Het hof acht niet bewezen hetgeen verdachte meer of anders is tenlastegelegd dan hierboven is bewezenverklaard, zodat deze daarvan behoort te worden vrijgesproken.
Strafbaarheid van het bewezenverklaarde
het primair bewezen verklaarde levert op:
diefstal door twee of meer verenigde personen,
zulks terwijl tijdens het plegen van voornoemd misdrijf nog geen vijf jaren zijn verlopen sedert een veroordeling van de schuldige tot gevangensistraf wegens een daaraan soortgelijk misdrijf in kracht van gewijsde is gegaan.
Strafbaarheid van de verdachte
Verdachte is strafbaar aangezien geen omstandigheid is gebleken of aannemelijk geworden die verdachte niet strafbaar zou doen zijn.
Oplegging van straf en/of maatregel
De hierna te melden strafoplegging is in overeenstemming met de aard en de ernst van het bewezenverklaarde en de omstandigheden waaronder dit is begaan, mede gelet op de persoon van verdachte, zoals van een en ander bij het onderzoek ter terechtzitting is gebleken.
De verdachte heeft zich, samen met zijn mededader, schuldig gemaakt aan winkeldiefstal.

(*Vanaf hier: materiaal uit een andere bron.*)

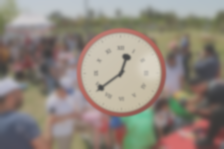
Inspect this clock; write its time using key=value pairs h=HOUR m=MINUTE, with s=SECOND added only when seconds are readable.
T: h=12 m=39
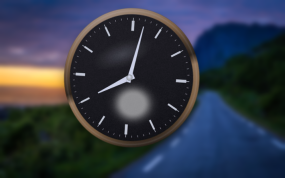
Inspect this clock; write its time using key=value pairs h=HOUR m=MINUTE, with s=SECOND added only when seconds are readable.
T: h=8 m=2
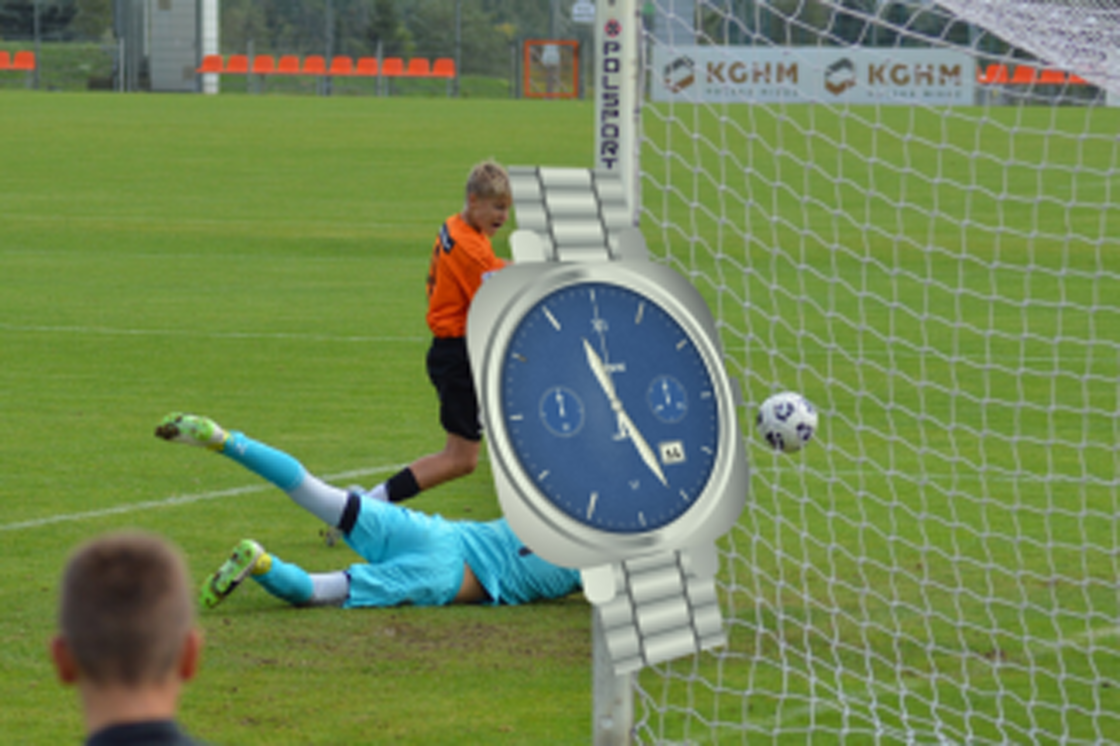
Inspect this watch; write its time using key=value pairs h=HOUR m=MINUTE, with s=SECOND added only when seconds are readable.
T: h=11 m=26
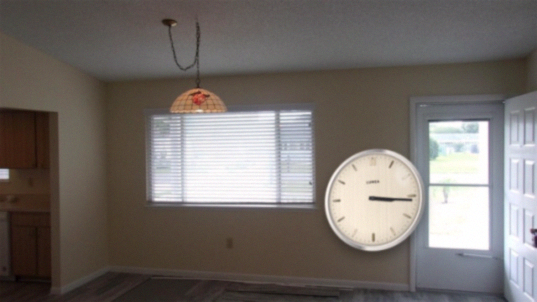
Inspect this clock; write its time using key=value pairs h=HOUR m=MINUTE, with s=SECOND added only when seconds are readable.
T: h=3 m=16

Winkeldiefstal is een delict, dat hinder, schade en ergernis veroorzaakt voor de gedupeerde ondernemer. De verdachte heeft kennelijk alleen gehandeld vanuit het oogpunt van eigen bevoordeling en heeft er blijk van gegeven geen respect te hebben voor de eigendomsrechten van een ander. Daarbij komt dat verdachte met zijn mededader het misdrijf op een geraffineerde manier heeft voorbereid en uitgevoerd.

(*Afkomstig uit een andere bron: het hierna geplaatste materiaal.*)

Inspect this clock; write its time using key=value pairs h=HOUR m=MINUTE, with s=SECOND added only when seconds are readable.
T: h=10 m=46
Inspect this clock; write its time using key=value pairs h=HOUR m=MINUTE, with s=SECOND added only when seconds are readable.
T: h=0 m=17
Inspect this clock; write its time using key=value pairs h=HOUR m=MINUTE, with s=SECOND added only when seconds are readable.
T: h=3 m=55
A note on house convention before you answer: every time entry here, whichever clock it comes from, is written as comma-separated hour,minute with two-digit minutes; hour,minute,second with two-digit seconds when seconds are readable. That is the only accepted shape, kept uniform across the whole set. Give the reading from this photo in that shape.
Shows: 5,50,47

Voorts blijkt uit het de verdachte betreffend uittreksel uit de justitiële documentatie van 22 juli 2011 dat de verdachte vele malen is veroordeeld ter zake van soortgelijke vermogensdelicten.
Het hof is op grond van het bovenstaande van oordeel dat, uit een oogpunt van normhandhaving en ter vergelding van het door de verdachte begane strafbare feit de oplegging van een gevangenisstraf voor de duur van twee maanden passend en noodzakelijk is. Deze gevangenisstraf is van langere duur dan door de politierechter is opgelegd, doch die straf doet onvoldoende recht aan de ernst van het bewezen verklaarde feit, de omstandigheden waaronder het feit is begaan en de mate van recidive die blijkt uit het de verdachte betreffend uittreksel uit de justitiële documentatie.
Toepasselijke wettelijke voorschriften
Het hof heeft gelet op de artikelen 43a, 63, 310 en 311 van het Wetboek van Strafrecht.
Deze voorschriften zijn toegepast, zoals zij golden ten tijde van het bewezenverklaarde.
BESLISSING
Het hof:
Vernietigt het vonnis waarvan beroep en doet opnieuw recht:
Verklaart zoals hiervoor overwogen bewezen dat de verdachte het primair ten laste gelegde heeft begaan.
Verklaart niet bewezen hetgeen de verdachte meer of anders is ten laste gelegd dan hierboven is bewezen verklaard en spreekt de verdachte daarvan vrij.
Verklaart het primair bewezen verklaarde strafbaar, kwalificeert dit als hiervoor vermeld en verklaart de verdachte strafbaar.
Veroordeelt de verdachte tot een gevangenisstraf voor de duur van 2 (twee) maanden.
Beveelt dat de tijd die door de verdachte vóór de tenuitvoerlegging van deze uitspraak in enige in artikel 27, eerste lid, van het Wetboek van Strafrecht bedoelde vorm van voorarrest is doorgebracht, bij de uitvoering van de opgelegde gevangenisstraf in mindering zal worden gebracht, voor zover die tijd niet reeds op een andere straf in mindering is gebracht.
Aldus gewezen door
mr. P.J.M. van den Bergh, voorzitter,
mr. W.M. van Schuijlenburg en mr. B.F. Keulen, raadsheren,
in tegenwoordigheid van G.G. Eisma, griffier,
en op 24 oktober 2011 ter openbare terechtzitting uitgesproken.
mr. B.F. Keulen is buiten staat dit arrest mede te ondertekenen.